Dalam Injil, Yesus mengingatkan, “Jika dunia membenci kamu, ingatlah bahwa ia telah lebih dahulu membenci Aku. Kita memang suka Injil yang menghibur, yang membawa damai, dan sukacita. Tapi kita perlu ingat, Injil juga menantang. Ia mengguncang kenyamanan dan nilai dunia. Dunia berkata, “Balas dendam itu wajar.” Yesus berkata, “Ampunilah.” Dunia memuliakan yang terdepan, Yesus memanggil kita jadi yang terakhir.

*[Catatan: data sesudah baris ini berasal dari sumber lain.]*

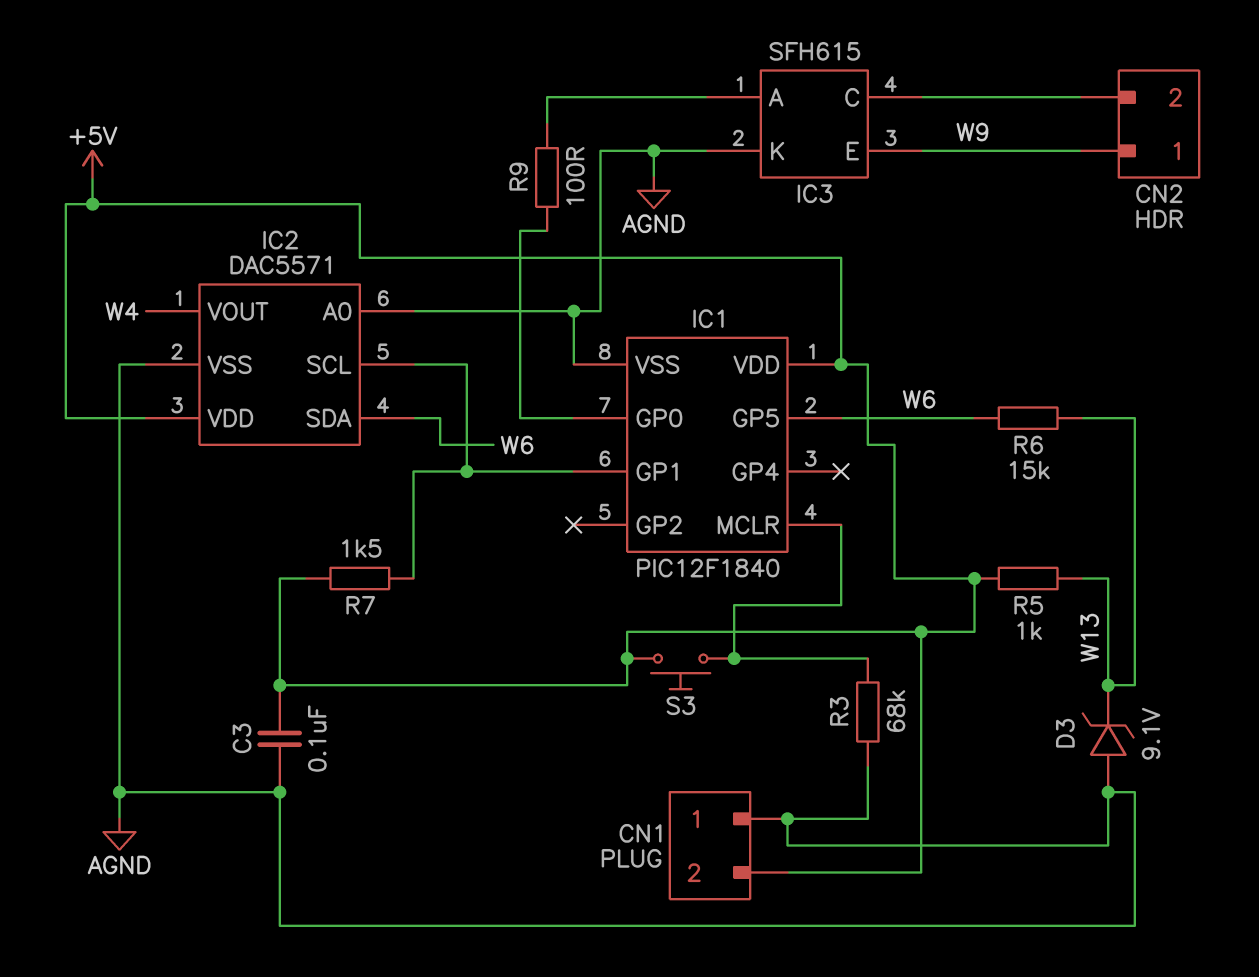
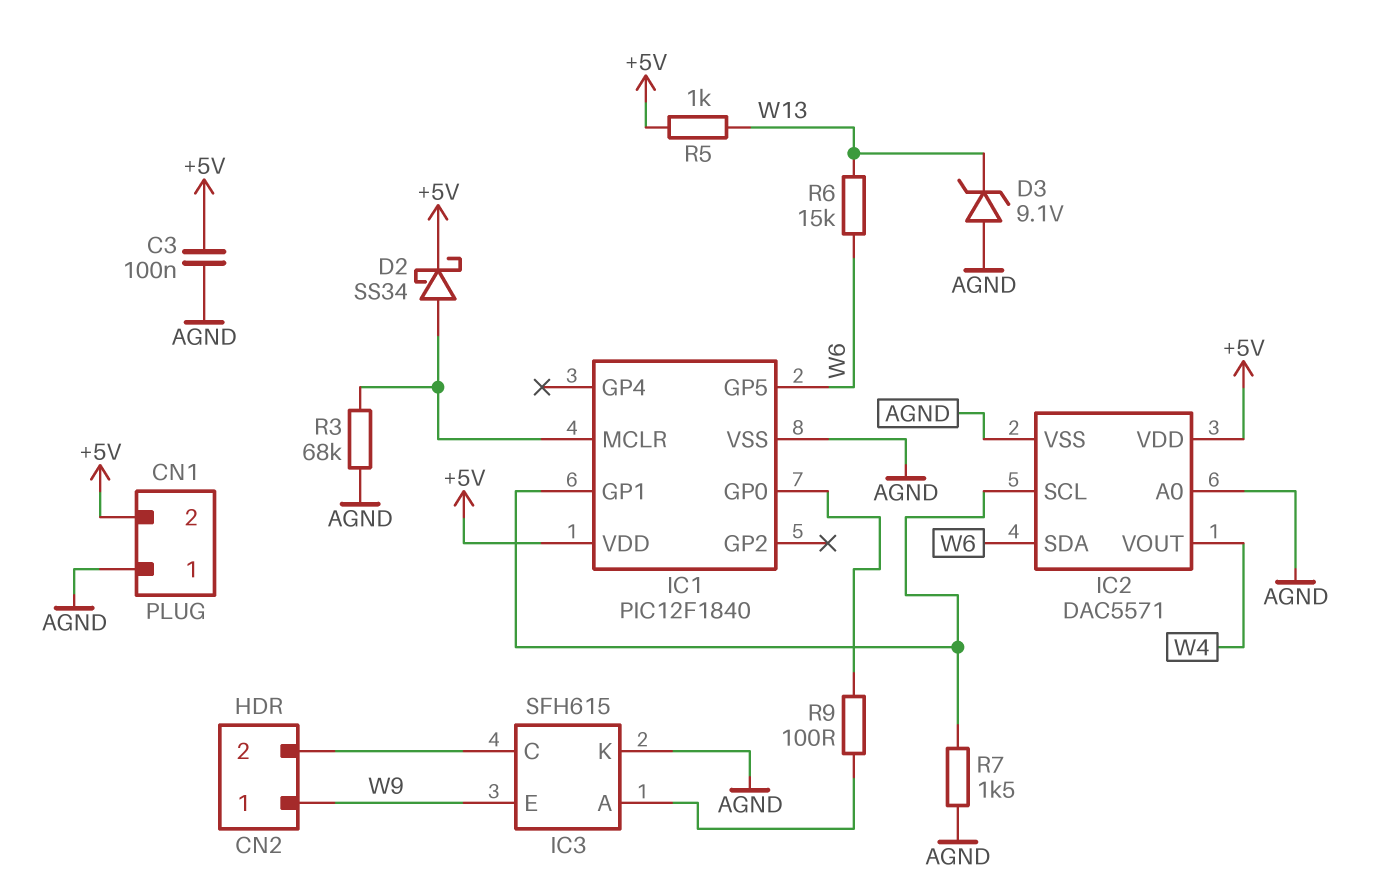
D2: none -> schottky SS34 (A IC1/MCLR, K +5V)
R7: 1.5k (+5V, IC1/GP1) -> 1.5k (AGND, IC1/GP1)
S3: button (+5V, IC1/MCLR) -> none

Jangan heran, jika iman membuat kita ditolak atau disalahpahami. Itu bukan kegagalan. Itu justru tanda, bahwa kita sedang mengikuti jejak-Nya.
“Tuhan, berikanlah kami keberanian untuk tetap teguh dalam iman meskipun dunia menolak atau tidak mengerti jalan-Mu. Amin.”